自らの過去を言葉巧みに話すことなどない尊が、これほど多弁なことも不思議なことだったし、尊自身もそう思っていた。
「会長がどういう人かなんて解らなかった、ただこの人を助けなくてはと思って
夢中だったんだ。拳銃なんて見たことも無かったし、怖く無かったのかと言われれば、もちろん怖かったけどとにかく助けなくちゃって思いばかりが強くて、夢中だった。殺されそうだったのが、ヤクザの組長だったことも、殺そうとしてたのが対立していたヤクザの組織だったことも、全部が
後で警察で教えられたことだった。相手の拳銃を取り上げようとしているうちに
その相手を殺めてしまった
こともあって、パニックになってしまい、周りからは
正当防衛が適用されるから大丈夫だと言われたけれど、
結局は武道の有段者だったことが災いして過剰防衛が適用された。過剰防衛って言うのは正当防衛とは全く違う解釈で俺の場合は執行猶予もつかなくて懲役刑が裁判で下されたんだ」
千夏は尊の話を黙って聞いていた。
気がつくとかなりの時間が過ぎていた。
二人は新しく飲み物を頼み、
千夏は尊の話の続きを待った。
珈琲が運ばれて来た。
運ばれた白いカップは二つ共湯気を立てている。
千夏は包み込む様に手を添えた。
温かさが掌から全身に伝わって来る。
幸せな千夏の今の心を表しているような、そんな感じがした。
尊の話は、まだまだ終わりそうになかったが、千夏は尊にそろそろ店を出ないかと提案し、尊は同意した。尊が会計を済ましている間に千夏は先に店の外に出て尊を待ち、店の扉口から出て来た彼にもうひとつ提案をした。

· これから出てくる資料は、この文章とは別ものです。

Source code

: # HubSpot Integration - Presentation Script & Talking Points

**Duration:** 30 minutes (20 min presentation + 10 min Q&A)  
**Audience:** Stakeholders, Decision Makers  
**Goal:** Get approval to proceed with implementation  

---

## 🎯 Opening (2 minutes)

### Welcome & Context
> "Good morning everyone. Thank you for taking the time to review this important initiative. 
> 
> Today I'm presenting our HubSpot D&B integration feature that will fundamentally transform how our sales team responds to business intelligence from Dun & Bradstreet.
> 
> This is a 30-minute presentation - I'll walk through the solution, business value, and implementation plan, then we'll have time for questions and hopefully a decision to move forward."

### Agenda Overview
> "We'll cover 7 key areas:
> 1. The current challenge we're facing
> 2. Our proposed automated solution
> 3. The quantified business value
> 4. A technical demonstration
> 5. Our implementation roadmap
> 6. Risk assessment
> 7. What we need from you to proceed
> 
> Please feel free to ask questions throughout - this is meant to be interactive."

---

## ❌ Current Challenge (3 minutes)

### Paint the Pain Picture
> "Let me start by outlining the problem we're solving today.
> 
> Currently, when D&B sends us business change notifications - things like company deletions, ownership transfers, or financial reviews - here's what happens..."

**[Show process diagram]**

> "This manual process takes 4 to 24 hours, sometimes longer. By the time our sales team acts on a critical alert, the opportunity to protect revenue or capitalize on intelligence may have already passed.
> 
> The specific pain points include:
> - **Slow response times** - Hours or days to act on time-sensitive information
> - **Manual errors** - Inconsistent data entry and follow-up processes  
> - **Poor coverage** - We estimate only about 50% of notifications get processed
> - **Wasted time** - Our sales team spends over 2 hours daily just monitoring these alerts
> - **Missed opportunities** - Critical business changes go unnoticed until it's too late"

「尊君、もっと話を聞かせて欲しいな、だから私の家で続きを聴かせて、ねお願い」
千夏の周囲がごたついていた頃にも家に行った記憶は尊にはなかった。
徳田が千夏のために空けたマンションの部屋には何度も行き疲れて寝入ってしまったこともあったが、千夏の家には無いはずだ。
照れ臭いような軽い緊張感が尊の中に持ち上がる。
それを隠すように尊は行くことを決めた。
千夏は尊の側に随うように
並んで、嬉しそうに歩いた。
そして千夏は、今日こそは
はっきりさせようと思っていることがあった。